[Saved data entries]
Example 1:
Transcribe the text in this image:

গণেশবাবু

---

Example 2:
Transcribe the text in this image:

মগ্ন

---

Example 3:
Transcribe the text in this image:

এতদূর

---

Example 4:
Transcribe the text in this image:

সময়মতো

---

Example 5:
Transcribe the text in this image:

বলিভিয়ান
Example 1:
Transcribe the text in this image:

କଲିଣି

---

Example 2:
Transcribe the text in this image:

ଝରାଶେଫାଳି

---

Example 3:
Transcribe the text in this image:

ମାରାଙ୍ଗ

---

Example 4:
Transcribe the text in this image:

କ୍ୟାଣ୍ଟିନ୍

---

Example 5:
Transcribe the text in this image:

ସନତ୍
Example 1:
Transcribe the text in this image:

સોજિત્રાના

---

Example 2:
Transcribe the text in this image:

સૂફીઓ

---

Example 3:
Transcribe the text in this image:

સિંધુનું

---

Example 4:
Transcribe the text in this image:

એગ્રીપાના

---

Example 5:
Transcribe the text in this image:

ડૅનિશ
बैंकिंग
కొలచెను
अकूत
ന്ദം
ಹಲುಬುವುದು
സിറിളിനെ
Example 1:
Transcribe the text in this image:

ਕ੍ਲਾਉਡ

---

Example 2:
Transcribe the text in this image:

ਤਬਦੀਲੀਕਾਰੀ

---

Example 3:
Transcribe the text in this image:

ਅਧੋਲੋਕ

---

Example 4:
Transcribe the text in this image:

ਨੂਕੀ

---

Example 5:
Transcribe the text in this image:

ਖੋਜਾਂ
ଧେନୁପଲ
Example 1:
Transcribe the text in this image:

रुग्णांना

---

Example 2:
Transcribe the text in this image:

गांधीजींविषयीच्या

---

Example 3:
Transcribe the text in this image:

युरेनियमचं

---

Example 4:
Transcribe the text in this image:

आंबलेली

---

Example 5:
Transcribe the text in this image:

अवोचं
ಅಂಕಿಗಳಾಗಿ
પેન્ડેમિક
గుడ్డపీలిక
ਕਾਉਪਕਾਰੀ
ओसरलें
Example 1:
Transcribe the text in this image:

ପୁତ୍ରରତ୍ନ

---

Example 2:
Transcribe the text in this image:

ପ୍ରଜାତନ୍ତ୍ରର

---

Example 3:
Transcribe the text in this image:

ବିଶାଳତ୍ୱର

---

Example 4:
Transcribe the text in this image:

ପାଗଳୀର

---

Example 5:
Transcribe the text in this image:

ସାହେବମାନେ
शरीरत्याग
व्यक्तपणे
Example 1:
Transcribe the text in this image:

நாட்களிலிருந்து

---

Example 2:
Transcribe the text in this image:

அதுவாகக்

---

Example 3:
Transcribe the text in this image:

## Task instructions
Each entry should be written out again exactly, with no word left out.

## Worked solution
Example 1:
Transcribe the text in this image:

গণেশবাবু

---

Example 2:
Transcribe the text in this image:

মগ্ন

---

Example 3:
Transcribe the text in this image:

এতদূর

---

Example 4:
Transcribe the text in this image:

সময়মতো

---

Example 5:
Transcribe the text in this image:

বলিভিয়ান
Example 1:
Transcribe the text in this image:

କଲିଣି

---

Example 2:
Transcribe the text in this image:

ଝରାଶେଫାଳି

---

Example 3:
Transcribe the text in this image:

ମାରାଙ୍ଗ

---

Example 4:
Transcribe the text in this image:

କ୍ୟାଣ୍ଟିନ୍

---

Example 5:
Transcribe the text in this image:

ସନତ୍
Example 1:
Transcribe the text in this image:

સોજિત્રાના

---

Example 2:
Transcribe the text in this image:

સૂફીઓ

---

Example 3:
Transcribe the text in this image:

સિંધુનું

---

Example 4:
Transcribe the text in this image:

એગ્રીપાના

---

Example 5:
Transcribe the text in this image:

ડૅનિશ
बैंकिंग
కొలచెను
अकूत
ന്ദം
ಹಲುಬುವುದು
സിറിളിനെ
Example 1:
Transcribe the text in this image:

ਕ੍ਲਾਉਡ

---

Example 2:
Transcribe the text in this image:

ਤਬਦੀਲੀਕਾਰੀ

---

Example 3:
Transcribe the text in this image:

ਅਧੋਲੋਕ

---

Example 4:
Transcribe the text in this image:

ਨੂਕੀ

---

Example 5:
Transcribe the text in this image:

ਖੋਜਾਂ
ଧେନୁପଲ
Example 1:
Transcribe the text in this image:

रुग्णांना

---

Example 2:
Transcribe the text in this image:

गांधीजींविषयीच्या

---

Example 3:
Transcribe the text in this image:

युरेनियमचं

---

Example 4:
Transcribe the text in this image:

आंबलेली

---

Example 5:
Transcribe the text in this image:

अवोचं
ಅಂಕಿಗಳಾಗಿ
પેન્ડેમિક
గుడ్డపీలిక
ਕਾਉਪਕਾਰੀ
ओसरलें
Example 1:
Transcribe the text in this image:

ପୁତ୍ରରତ୍ନ

---

Example 2:
Transcribe the text in this image:

ପ୍ରଜାତନ୍ତ୍ରର

---

Example 3:
Transcribe the text in this image:

ବିଶାଳତ୍ୱର

---

Example 4:
Transcribe the text in this image:

ପାଗଳୀର

---

Example 5:
Transcribe the text in this image:

ସାହେବମାନେ
शरीरत्याग
व्यक्तपणे
Example 1:
Transcribe the text in this image:

நாட்களிலிருந்து

---

Example 2:
Transcribe the text in this image:

அதுவாகக்

---

Example 3:
Transcribe the text in this image:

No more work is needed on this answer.